MCP Server (optional)

Add inference-relay to Claude Code, Claude Desktop, or Cursor and query your relay fleet from inside your IDE. The 19-tool catalog covers financial intelligence, operational health, security verification, manifest sync, and fleet management. See the MCP setup guide for the full walkthrough. The one-line install for Claude Code:

claude mcp add inference-relay \
  --env IR_LICENSE_KEY=ir_live_xxxx \
  -- npx -y @inference-relay/mcp

How It Works

  • Handshake — The library performs an asymmetric handshake with the Protocol Authority to synchronize execution parameters. RS256-signed payloads establish a Signed Trust Chain between your application and the relay.
  • Routing— The Native Subscription Gateway executes inference on the user's machine using their existing Claude subscription. Heavy models (Sonnet, Opus) run at $0.00 to the developer.
  • Orchestration — Your application pays only for lightweight orchestration. A Haiku-class call for instruction compilation and routing costs approximately $0.0003. The gateway handles everything else.
  • Fallback — If the Native Subscription Gateway is unavailable, the relay falls back to direct API with your configured keys. No request is ever dropped.

Context-Preservation Parity

Cloud-based API endpoints often apply aggressive context-compression to manage global compute load. The Native Subscription Gateway maintains high-fidelity synchronization with the model's native context window, operating within the Hardware-Authorized Secure Enclave without the rate-limiting and context compression applied to high-volume API traffic.

Testing across production workloads shows approximately 80% more structured detail in complex extractions via the Native Gateway compared to equivalent direct API calls at the same token budget.

Multi-Provider Configuration (v1.4.0)

The auto-patch pattern routes through the Native Subscription Gateway. For explicit multi-provider routing — Anthropic API, OpenAI, and Ollama — construct the relay directly:

import { InferenceRelay, modelsForProvider } from 'inference-relay';

const relay = new InferenceRelay({
  licenseKey: process.env.IR_LICENSE_KEY,
  providers: [
    { type: 'anthropic-api', apiKey: process.env.ANTHROPIC_API_KEY, priority: 1 },
    { type: 'openai-api', apiKey: process.env.OPENAI_API_KEY, priority: 2 },
    { type: 'ollama', baseUrl: 'http://localhost:11434', priority: 3 },
  ],
  telemetry: false,
});

// List available models per provider
console.log(modelsForProvider('anthropic-api'));
// → [{ canonical: 'claude-haiku-4-5', ... }, ...]

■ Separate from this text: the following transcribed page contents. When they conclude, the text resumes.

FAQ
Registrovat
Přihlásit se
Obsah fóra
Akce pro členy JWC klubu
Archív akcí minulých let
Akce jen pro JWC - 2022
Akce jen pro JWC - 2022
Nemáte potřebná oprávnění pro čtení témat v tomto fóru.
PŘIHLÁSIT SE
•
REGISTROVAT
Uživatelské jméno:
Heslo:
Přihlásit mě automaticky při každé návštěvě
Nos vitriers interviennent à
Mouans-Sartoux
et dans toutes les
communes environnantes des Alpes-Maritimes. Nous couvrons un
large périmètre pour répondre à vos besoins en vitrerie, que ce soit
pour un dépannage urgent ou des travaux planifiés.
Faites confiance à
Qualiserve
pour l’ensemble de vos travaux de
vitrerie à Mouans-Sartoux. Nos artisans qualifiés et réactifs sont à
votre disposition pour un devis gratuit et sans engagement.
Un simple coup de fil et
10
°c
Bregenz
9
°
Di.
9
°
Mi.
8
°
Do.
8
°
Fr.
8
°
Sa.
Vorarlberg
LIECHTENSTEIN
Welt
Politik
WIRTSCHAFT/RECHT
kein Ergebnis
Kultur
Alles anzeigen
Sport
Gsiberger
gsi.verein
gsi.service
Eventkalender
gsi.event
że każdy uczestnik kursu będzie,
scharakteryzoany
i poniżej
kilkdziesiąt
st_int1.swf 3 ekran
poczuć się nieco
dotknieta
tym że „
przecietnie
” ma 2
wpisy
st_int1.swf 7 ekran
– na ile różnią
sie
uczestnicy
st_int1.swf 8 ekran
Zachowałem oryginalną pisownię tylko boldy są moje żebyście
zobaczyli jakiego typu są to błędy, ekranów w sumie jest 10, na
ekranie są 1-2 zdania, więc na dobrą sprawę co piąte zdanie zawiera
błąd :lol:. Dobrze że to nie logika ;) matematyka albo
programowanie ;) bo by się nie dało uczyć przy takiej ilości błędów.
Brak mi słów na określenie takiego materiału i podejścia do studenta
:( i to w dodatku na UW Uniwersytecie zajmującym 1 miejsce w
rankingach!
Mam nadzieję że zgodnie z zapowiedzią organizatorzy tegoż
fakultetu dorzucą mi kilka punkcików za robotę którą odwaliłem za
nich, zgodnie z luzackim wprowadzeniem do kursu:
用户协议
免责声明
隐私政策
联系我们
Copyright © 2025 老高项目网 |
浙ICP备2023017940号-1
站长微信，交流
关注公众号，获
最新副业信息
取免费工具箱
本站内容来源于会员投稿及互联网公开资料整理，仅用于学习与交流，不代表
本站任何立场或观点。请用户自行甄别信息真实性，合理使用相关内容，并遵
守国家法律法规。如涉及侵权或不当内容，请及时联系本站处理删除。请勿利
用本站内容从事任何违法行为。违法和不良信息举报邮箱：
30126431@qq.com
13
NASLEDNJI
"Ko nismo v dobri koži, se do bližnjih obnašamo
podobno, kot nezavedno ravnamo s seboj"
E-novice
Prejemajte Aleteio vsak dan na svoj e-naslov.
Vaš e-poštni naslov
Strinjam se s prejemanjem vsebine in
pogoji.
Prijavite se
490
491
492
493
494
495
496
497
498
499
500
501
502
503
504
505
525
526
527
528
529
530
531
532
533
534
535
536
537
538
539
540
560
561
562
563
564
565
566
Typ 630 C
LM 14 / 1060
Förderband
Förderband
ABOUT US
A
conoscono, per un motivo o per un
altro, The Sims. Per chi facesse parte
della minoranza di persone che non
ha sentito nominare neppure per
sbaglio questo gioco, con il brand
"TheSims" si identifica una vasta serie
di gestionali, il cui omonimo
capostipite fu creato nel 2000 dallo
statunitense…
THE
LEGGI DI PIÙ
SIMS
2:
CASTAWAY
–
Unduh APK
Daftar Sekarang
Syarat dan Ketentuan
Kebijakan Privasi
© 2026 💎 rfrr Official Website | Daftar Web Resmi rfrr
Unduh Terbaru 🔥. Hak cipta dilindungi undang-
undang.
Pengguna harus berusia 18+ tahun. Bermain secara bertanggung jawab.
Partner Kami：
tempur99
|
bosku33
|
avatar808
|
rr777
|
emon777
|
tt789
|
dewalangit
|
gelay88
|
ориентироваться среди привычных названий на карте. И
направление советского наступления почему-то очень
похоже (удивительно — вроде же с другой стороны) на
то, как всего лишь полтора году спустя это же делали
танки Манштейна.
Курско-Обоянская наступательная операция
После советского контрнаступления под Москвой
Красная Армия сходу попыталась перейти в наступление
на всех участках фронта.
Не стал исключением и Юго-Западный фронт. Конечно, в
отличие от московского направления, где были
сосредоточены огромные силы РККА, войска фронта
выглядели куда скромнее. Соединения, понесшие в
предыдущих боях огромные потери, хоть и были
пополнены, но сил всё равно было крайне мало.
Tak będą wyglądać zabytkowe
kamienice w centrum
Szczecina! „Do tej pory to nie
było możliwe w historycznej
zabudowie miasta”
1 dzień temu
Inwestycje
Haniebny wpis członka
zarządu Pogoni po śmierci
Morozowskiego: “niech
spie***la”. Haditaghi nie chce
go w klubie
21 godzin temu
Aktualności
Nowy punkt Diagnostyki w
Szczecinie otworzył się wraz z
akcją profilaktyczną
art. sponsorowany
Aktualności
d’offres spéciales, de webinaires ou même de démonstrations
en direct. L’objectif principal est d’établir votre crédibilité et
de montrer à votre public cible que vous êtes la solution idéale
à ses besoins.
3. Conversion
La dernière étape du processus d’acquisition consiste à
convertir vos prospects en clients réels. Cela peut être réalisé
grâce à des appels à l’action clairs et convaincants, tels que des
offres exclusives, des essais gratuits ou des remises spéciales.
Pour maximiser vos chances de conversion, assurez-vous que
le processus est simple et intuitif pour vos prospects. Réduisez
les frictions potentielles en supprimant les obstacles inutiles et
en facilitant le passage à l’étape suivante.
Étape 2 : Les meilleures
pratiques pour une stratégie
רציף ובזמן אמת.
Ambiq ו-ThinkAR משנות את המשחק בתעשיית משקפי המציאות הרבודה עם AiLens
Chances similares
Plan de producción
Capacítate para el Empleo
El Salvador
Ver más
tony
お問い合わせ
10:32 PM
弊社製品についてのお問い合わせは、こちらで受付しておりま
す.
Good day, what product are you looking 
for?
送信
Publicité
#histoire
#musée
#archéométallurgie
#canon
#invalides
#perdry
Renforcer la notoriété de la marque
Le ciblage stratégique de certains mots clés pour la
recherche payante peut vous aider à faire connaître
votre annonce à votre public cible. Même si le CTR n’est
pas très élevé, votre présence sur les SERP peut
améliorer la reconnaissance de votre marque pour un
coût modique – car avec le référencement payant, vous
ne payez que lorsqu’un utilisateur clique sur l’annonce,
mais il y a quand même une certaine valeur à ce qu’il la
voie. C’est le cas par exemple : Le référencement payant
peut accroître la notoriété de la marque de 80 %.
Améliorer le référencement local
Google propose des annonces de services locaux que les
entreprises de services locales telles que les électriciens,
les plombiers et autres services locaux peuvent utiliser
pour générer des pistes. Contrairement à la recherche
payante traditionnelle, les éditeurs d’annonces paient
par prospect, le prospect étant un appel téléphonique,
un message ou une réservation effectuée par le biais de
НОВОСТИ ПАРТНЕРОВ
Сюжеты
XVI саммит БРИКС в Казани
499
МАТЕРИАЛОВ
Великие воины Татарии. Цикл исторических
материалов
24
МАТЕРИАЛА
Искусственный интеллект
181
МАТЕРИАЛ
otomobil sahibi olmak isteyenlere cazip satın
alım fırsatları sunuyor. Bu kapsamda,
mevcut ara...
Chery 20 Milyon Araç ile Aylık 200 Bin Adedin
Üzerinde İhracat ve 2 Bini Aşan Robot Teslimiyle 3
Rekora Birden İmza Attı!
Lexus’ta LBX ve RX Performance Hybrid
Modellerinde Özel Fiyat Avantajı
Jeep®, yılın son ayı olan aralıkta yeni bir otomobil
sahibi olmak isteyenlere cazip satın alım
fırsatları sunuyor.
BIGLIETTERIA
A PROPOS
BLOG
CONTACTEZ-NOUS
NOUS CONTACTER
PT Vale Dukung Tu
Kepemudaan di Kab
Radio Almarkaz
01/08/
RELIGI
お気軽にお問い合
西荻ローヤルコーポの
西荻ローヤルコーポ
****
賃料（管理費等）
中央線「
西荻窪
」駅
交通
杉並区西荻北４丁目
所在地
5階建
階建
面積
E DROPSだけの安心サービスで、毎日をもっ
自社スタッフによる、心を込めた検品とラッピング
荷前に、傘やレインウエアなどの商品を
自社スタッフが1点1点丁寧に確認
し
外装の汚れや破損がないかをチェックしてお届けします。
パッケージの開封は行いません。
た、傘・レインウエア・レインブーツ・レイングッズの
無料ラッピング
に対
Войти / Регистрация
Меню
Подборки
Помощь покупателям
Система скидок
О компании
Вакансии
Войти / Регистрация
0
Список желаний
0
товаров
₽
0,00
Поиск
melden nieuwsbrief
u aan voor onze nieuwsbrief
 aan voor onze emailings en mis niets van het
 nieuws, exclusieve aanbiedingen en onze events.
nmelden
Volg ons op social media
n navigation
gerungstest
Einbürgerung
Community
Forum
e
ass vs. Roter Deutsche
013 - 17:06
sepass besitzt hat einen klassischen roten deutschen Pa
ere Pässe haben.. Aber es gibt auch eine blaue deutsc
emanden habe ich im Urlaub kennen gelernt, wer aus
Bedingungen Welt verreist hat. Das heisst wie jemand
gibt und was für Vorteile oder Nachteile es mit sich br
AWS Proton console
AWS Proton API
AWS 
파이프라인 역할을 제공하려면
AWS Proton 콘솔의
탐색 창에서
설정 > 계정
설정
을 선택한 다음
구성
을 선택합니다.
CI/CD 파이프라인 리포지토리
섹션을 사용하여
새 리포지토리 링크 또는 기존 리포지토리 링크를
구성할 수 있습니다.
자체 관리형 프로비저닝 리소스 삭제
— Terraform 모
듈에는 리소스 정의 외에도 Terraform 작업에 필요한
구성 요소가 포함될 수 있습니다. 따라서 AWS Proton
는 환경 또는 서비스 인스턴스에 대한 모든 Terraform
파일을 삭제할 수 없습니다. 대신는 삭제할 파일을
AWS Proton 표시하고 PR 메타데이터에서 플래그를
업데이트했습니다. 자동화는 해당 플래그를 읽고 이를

const result = await relay.messages.create({
  model: 'gpt-4o-mini',  // routes to OpenAI automatically
  max_tokens: 100,
  messages: [{ role: 'user', content: 'Hello' }],
});

The relay routes each request to the provider that owns the model. If the primary provider fails, the cascade falls through to the next. See the Model Registry for the full model list and Fallback for cascade behavior.